** Exercise **
Retype the range from the line holding "平日（月～金） 9:30~17:00" to the last line of the listing, inclusive, exactly as it appears and with nothing else.

Data for this task Block Start

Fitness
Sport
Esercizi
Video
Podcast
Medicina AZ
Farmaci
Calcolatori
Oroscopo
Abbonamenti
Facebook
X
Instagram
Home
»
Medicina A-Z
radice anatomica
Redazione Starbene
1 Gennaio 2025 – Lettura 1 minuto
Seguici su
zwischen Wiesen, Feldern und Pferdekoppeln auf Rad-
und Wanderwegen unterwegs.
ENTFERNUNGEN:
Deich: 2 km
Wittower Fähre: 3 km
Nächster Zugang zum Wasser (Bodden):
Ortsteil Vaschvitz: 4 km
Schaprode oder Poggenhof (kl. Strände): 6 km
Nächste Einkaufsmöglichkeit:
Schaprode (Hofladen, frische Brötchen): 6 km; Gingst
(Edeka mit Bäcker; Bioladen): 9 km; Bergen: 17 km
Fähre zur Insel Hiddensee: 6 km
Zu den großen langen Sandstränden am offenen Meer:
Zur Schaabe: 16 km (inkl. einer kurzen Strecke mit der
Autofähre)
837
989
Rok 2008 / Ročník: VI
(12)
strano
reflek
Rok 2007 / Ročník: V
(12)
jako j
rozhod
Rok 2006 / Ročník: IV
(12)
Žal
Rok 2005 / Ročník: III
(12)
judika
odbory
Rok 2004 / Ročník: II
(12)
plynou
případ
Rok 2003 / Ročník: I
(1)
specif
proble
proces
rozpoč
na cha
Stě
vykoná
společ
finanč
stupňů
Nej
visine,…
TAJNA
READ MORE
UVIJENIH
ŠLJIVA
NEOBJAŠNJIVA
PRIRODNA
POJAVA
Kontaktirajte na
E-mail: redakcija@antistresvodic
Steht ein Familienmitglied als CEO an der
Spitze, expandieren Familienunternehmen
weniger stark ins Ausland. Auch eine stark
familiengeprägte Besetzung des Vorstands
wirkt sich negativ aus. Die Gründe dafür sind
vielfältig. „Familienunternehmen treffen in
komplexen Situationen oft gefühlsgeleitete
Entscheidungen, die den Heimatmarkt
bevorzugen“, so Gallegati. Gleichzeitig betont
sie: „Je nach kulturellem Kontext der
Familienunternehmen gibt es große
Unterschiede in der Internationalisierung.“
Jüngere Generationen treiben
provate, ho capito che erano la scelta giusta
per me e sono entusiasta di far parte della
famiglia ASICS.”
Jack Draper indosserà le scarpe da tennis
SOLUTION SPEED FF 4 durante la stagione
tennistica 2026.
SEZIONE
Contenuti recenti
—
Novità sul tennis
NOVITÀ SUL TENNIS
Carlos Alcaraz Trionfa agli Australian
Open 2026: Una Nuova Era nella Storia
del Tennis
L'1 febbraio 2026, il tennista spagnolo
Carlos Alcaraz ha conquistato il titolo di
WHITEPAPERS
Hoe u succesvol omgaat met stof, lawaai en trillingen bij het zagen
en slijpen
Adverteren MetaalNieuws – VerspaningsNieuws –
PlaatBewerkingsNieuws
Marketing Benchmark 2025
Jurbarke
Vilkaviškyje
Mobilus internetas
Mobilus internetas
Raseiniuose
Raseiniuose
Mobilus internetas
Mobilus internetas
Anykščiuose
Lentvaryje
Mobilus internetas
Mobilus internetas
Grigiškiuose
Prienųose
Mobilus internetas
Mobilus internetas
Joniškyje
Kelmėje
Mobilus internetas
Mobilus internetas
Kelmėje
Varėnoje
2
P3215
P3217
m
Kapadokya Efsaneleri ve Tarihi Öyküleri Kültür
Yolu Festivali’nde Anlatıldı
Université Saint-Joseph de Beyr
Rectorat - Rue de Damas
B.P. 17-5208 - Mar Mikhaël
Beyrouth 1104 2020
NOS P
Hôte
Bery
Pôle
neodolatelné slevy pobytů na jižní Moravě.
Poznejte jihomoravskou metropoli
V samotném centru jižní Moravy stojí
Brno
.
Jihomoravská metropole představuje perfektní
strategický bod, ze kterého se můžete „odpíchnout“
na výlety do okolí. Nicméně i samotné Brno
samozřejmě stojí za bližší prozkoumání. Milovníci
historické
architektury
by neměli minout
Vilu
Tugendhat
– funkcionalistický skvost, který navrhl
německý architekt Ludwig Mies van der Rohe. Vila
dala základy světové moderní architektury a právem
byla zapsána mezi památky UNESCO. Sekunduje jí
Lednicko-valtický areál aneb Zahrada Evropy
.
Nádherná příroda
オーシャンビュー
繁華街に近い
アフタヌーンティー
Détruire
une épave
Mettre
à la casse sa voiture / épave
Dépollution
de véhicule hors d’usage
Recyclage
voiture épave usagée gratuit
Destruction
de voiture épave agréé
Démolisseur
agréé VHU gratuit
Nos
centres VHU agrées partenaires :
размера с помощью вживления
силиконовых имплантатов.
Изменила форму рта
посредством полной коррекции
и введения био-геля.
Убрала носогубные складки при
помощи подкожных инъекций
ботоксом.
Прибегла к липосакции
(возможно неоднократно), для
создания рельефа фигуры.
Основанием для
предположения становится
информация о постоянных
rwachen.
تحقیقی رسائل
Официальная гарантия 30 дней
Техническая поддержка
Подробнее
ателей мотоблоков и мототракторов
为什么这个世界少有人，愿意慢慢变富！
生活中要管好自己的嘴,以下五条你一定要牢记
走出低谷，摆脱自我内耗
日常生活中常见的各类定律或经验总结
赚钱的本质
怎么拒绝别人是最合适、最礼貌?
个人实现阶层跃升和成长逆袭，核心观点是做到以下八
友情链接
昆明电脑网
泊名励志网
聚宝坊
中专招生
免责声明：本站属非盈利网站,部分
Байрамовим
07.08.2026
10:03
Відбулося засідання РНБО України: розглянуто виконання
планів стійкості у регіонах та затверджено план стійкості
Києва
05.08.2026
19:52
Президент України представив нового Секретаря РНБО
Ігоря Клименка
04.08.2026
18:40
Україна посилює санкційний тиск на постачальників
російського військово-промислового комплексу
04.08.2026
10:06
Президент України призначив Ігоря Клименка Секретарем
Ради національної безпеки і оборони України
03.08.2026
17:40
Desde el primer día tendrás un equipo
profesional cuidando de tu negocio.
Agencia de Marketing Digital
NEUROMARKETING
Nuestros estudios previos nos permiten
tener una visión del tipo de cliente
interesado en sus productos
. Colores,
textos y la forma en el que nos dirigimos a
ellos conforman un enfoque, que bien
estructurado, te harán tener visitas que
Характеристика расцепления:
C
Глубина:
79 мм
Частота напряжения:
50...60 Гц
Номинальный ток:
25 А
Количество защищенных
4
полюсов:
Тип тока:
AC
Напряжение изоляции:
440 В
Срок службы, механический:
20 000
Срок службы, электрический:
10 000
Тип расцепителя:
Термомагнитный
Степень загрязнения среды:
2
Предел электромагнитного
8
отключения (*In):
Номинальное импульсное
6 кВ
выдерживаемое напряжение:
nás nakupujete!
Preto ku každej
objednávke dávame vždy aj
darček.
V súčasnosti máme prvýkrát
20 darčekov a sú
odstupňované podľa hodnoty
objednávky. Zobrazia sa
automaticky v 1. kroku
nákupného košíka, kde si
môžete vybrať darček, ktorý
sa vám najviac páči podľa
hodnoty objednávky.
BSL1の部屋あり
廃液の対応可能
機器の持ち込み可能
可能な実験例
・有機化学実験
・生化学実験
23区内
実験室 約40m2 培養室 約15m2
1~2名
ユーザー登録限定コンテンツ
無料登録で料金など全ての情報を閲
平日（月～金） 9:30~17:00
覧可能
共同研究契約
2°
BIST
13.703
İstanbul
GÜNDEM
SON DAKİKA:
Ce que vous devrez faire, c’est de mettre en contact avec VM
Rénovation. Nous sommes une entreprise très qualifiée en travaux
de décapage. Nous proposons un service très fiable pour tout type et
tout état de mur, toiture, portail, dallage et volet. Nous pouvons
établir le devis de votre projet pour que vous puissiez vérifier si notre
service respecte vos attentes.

Data for this task Block End

** Result of this exercise **
平日（月～金） 9:30~17:00
覧可能
共同研究契約
2°
BIST
13.703
İstanbul
GÜNDEM
SON DAKİKA:
Ce que vous devrez faire, c’est de mettre en contact avec VM
Rénovation. Nous sommes une entreprise très qualifiée en travaux
de décapage. Nous proposons un service très fiable pour tout type et
tout état de mur, toiture, portail, dallage et volet. Nous pouvons
établir le devis de votre projet pour que vous puissiez vérifier si notre
service respecte vos attentes.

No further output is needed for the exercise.